Filipowski afterwards was employed as an actuary for the Colonial and Standard Life offices in Edinburgh, a position he kept for about eight years. He later worked as an actuary of the Mercantile, Professional, and General Life and Guarantee Insurance Company, and as an assistant computer at the Royal and Briton companies.
In this capacity he published A Table of Anti-Logarithms, which included a testimonial by mathematician Augustus de Morgan and established Filipowski's name among mathematicians. He later published Napier's Canon of Logarithms, a translation of John Napier's Logarithmorum Canonis Descriptio from the Latin into English, and in 1864–66 he edited Francis Baily's Doctrine of Life Annuities and Assurance.

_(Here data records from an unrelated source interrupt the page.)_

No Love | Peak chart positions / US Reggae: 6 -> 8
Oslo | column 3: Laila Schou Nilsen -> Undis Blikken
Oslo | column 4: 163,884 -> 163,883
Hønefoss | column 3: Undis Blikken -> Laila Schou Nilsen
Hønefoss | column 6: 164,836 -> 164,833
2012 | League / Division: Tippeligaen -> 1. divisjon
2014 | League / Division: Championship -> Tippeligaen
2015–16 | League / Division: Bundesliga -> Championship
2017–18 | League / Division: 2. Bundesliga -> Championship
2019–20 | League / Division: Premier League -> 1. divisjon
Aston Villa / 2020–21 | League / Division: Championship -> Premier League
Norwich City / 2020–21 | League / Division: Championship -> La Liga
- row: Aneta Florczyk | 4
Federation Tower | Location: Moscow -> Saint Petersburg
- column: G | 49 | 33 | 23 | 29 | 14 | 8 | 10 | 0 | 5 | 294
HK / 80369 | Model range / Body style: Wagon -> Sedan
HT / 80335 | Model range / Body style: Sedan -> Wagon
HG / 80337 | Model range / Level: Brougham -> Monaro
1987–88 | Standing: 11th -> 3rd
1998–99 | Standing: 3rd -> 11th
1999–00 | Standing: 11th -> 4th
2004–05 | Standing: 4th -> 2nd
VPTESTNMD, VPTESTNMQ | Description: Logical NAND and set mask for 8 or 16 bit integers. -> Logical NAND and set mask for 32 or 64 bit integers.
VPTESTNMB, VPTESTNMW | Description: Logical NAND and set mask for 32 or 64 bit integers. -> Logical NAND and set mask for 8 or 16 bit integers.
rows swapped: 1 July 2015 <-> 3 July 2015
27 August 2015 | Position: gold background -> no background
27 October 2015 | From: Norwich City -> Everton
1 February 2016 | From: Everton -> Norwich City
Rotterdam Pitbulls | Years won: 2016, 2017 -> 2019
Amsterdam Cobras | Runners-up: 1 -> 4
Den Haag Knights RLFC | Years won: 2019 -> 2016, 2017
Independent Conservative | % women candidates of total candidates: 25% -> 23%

The monthly periodical The Actuarial Magazine, devoted to tables of different kinds, was also edited by Filipowski for a short time.
Filipowski returned to London in 1860, where he designed a multiplying machine which made use of Slonimski's theorem. The machine's calculating rods include a set of fifty-six wooden cylindrical rods stored in holes in a wooden mahogany case. One of Filipowski's calculating devices survives at the Science Museum, London.

Hebrew publications

In 1851 Filipowski founded a Jewish antiquarian society, Ḥevrat Me'orerei Yeshenim, in connection with which he published many important and valuable works in Hebrew. He edited and published for the society translations of Solomon ibn Gabirol's Mivḥar ha-Peninim, Abraham bar Ḥiyya's Sefer ha-'Ibbur, Azariah dei Rossi's Matzref la-Kesef, Menahem ben Saruk's Maḥberet, Dunash ben Labrat's Teshuvot, and Abraham Zacuto's Sefer Yuḥasin ha-Shalem, with notes by Jacob Emden.
In 1862 he designed a font of Hebrew type with the vowel-points attached to the letters, from which a pocket edition of the Ashkenazi siddur was printed, containing also an English translation by him. In 1867 he founded a short-lived periodical, The Hebrew National, and in 1870 published Biblical Prophecies, on the Jewish position in regard to the Biblical prophecies and the Messiah. A few months before his death in June 1872, Filipowski completed his Hebrew and Roman Almanack from the Year 1 C.E. to Perpetuity.

Awards and honours

In appreciation of his services to antiquarian research he was elected a fellow of the Antiquarian Society, and for his actuarial work an honorary fellow of the Society of Actuaries.